Work to do:
(1) Revise the shoe store column, giving everything from "If the shoe" down to "still in existence." with "tariffs" changed to "import duties".
(2) In the shoe store column, before which elections are politicians expected to argue over tariffs and balance of trade?

Excerpted text:

↓

Jerry Summers: Chattanooga Shoe Store aka Uncle Herman's

Thursday, October 21, 2021 - by Jerry Summers
Jerry Summers
Jerry Summers

The trade balance in the shoe industry in America is likely that of other goods and products that are made in China, Taiwan, and other parts of the world.

            If the shoe is proudly proclaimed “Made in U.S.A.” they are usually put together here with imported materials.

            The questions of tariffs, protectionism, balance of trade, cost of production and wages for the politicians to argue and hassle over before the 2022 Congressional and 2024 Presidential elections are prominently still in existence.

            A quick click on to the world wide web shows a wide variety of styles, models, and prices to help you make a stylish selection of footwear.  There is even a website “Still Made in the,” which lists the locations to purchase the above finished products which are primarily locally produced with foreign imported parts.

↑

Provided data:
↓

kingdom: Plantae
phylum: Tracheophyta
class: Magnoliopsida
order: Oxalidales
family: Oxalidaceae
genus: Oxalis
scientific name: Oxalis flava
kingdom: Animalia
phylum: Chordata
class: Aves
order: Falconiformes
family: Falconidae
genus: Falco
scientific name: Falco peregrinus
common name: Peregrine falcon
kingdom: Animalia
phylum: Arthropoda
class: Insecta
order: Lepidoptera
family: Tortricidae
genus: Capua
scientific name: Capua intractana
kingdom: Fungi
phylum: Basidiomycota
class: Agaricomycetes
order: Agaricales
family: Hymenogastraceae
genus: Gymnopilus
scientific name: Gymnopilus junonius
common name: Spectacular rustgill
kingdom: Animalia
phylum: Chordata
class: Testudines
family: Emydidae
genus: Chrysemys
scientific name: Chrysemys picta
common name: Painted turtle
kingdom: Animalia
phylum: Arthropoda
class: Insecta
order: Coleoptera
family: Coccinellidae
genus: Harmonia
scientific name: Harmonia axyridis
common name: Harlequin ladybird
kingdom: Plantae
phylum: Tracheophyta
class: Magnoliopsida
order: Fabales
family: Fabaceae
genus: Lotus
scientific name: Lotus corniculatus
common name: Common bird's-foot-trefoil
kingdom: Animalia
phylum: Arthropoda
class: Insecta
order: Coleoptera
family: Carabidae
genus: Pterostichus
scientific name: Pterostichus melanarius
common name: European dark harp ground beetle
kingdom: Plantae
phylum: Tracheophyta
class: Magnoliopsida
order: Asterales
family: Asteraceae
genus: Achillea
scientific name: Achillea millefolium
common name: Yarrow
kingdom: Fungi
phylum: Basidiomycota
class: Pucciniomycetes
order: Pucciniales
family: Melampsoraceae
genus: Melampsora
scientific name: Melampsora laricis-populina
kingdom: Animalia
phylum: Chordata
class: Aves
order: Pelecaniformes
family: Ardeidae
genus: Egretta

↑

Solutions to the problems:
(1)
If the shoe is proudly proclaimed “Made in U.S.A.” they are usually put together here with imported materials.

            The questions of import duties, protectionism, balance of trade, cost of production and wages for the politicians to argue and hassle over before the 2022 Congressional and 2024 Presidential elections are prominently still in existence.

(2) The 2022 Congressional and 2024 Presidential elections.